Roma, 21 giugno 2012 - Un primo anticipo con il decreto sulla spending review di giugno. E, in autunno, il taglio vero e proprio. Sta prendendo questa forma il piano di riorganizzazione delle Province e degli uffici statali su base provinciale allo studio del governo. Un piano che, stavolta, appare più concreto rispetto a quello a cui la nostra storia ci ha abituato, perché l’esecutivo lo sta approntando insieme all’Unione delle Province, impegnata in prima linea in questa revisione del nostro sistema di enti locali.

La questione è stata affrontata in un primo incontro due giorni fa, al quale seguiranno altri appuntamenti già nei prossimi giorni. «Non c’è ancora nulla di fissato, ma i contatti sono continui», fanno sapere dall’Upi. E, in questo senso, grosse novità potrebbero arrivare già con l’assemblea nazionale delle Province italiane, prevista per il prossimo 26 giugno a Roma, alla presenza del ministro della Funzione pubblica Filippo Patroni Griffi e della titolare dell’Interno Annamaria Cancellieri.

Il progetto del governo parte dall’idea, anzitutto, di favorire la nascita delle città metropolitane, previste da anni e mai attuate. In queste aree, Comuni con competenze più pesanti e allargate si sostituirebbero di fatto alle amministrazione provinciali. Quelle sul piatto sono in tutto dieci: Torino, Milano, Venezia, Genova, Bologna, Firenze, Roma, Napoli, Bari e Reggio Calabria. Insieme rappresentano l’11% della superficie nazionale, il 31,5% della popolazione e addirittura il 34% del prodotto interno lordo. Questo taglio potrebbe arrivare già per fine mese. A questa prima sforbiciata si dovrebbe accompagnare il taglio delle Province sotto i 300mila o 350mila abitanti (le Province diventerebbero enti di secondo livello, come le comunità montane, e non sarebbero elette a suffragio universale). Con l’ipotesi più soft, quella del taglio sotto i 300mila abitanti, sarebbero a rischio una quarantina di amministrazioni. Tra queste Pistoia, Piacenza, Savona, Siena, Prato, Rovigo, Trieste, Grosseto, Lodi, La Spezia, Imperia, Asti, Belluno, Massa Carrara, Sondrio e Vercelli. Salendo a 350mila rischierebbero, invece, oltre cinquanta province: tra queste anche Arezzo, Livorno, Lecco e Rimini.

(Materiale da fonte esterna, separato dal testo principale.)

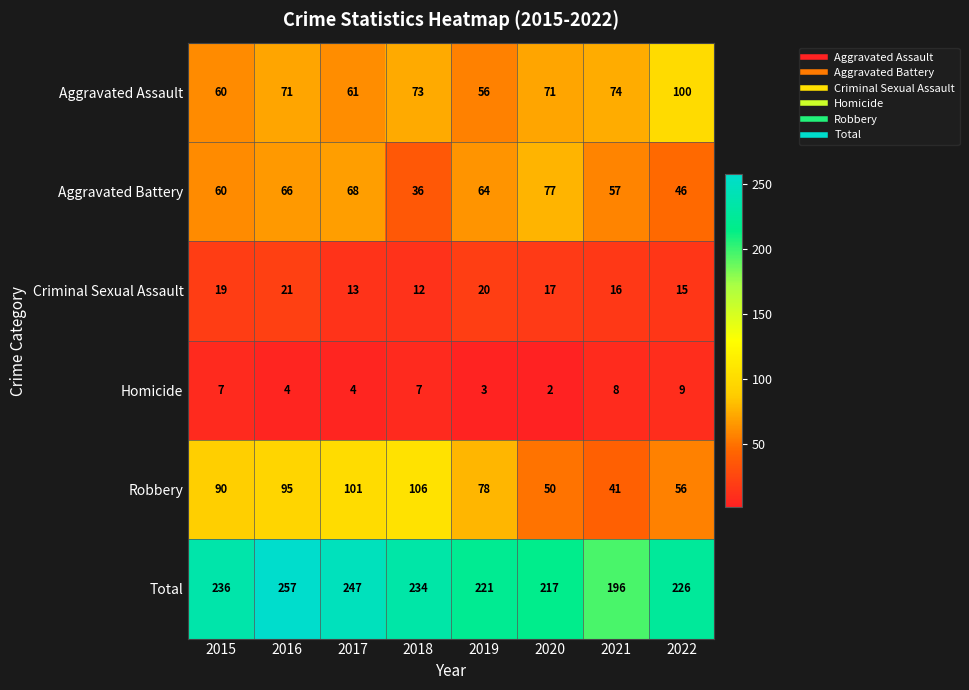

Rank the series by their maximum value, from lowest to highest.

Homicide, Criminal Sexual Assault, Aggravated Battery, Aggravated Assault, Robbery, Total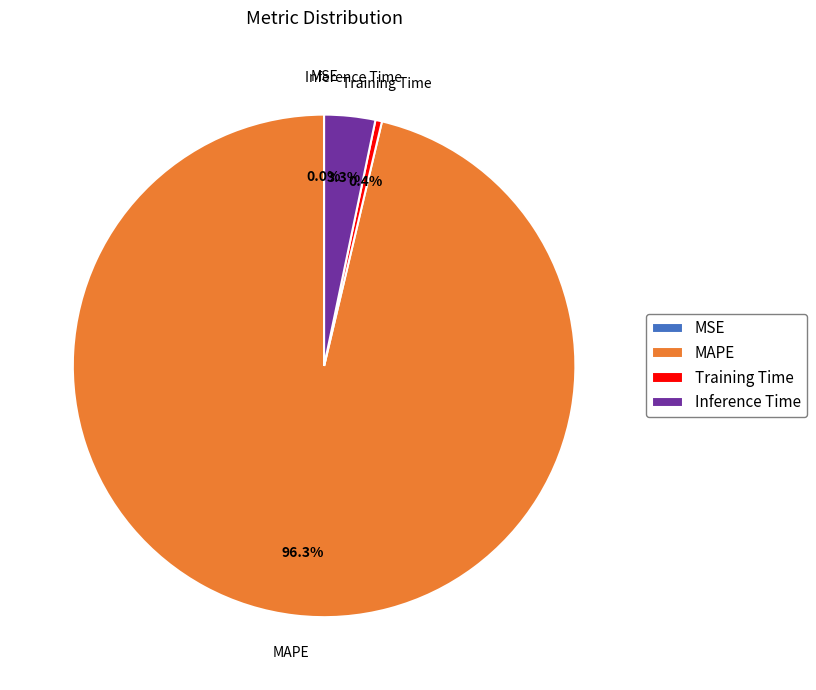

True or false: Training Time accounts for 0% of the total.

True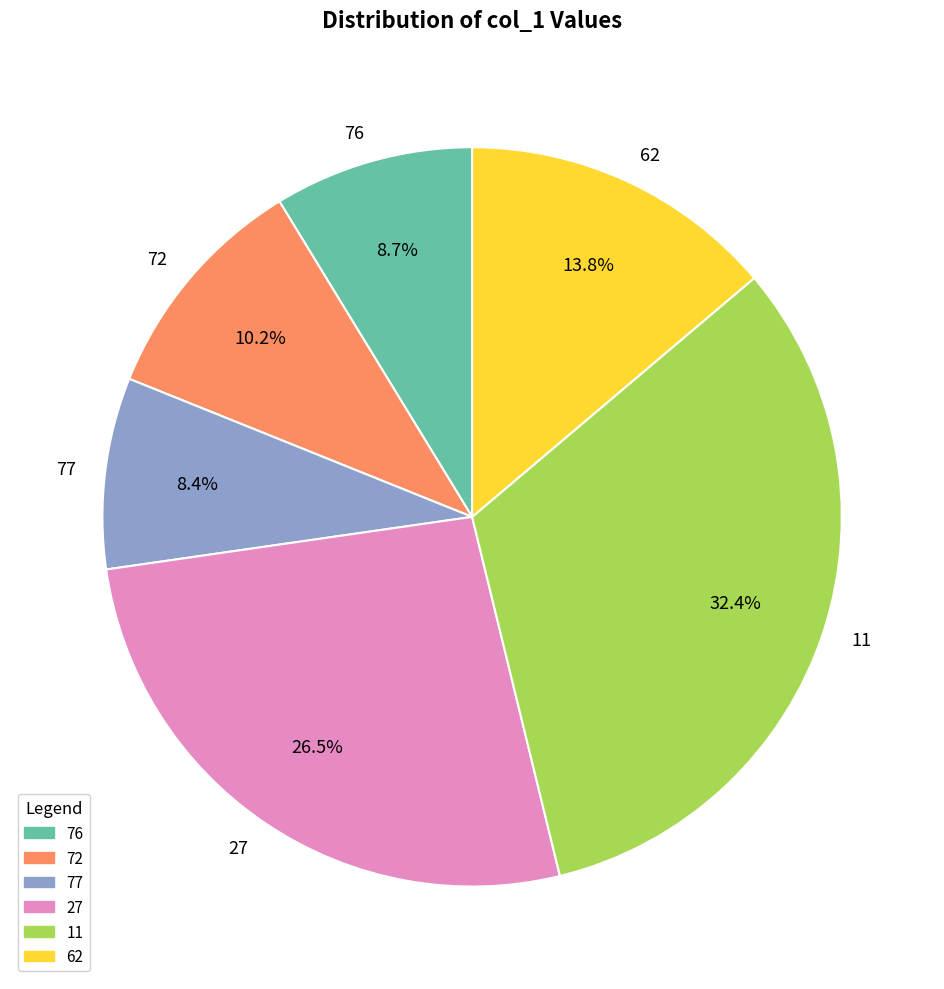

Combined, do 11 and 27 account for over 50%?

Yes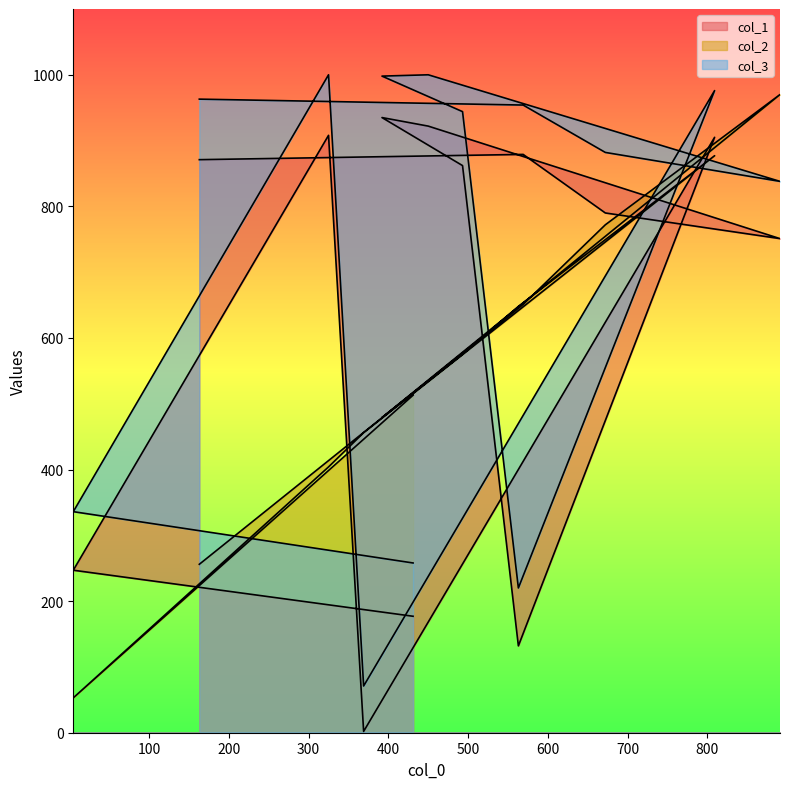

What are all the series names shown in the legend?

col_1, col_2, col_3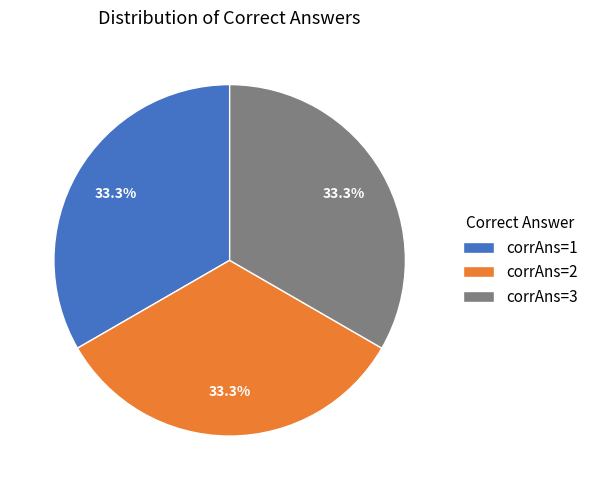

How much of the chart is everything except corrAns=1?

66.7%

In pratica, mettendo l’asticella a questo livello si otterrebbe un dimezzamento del livello attuale. Questi primi due interventi, secondo le cifre dell’Upi, valgono da soli circa un miliardo. Un’altra fetta importante di risparmi, direttamente collegata a questa, potrebbe arrivare dalla riorganizzazione di tutti gli uffici periferici dello Stato basati sul livello provinciale: questure, sovrintendenze, prefetture. Da quest’altra voce, secondo i calcoli, potrebbero arrivare altri 2,5 miliardi di euro. E un altro miliardo e mezzo potrebbe essere generato dall’abolizione di altri enti e agenzie a livello provinciale. In totale, insomma, si potrebbe arrivare a cinque miliardi. Tutto da definire l’iter di riorganizzazione delle Province estinte: saranno accorpate a quelle più vicine superstiti? Quali precise competenze resteranno e quali passeranno alle regioni?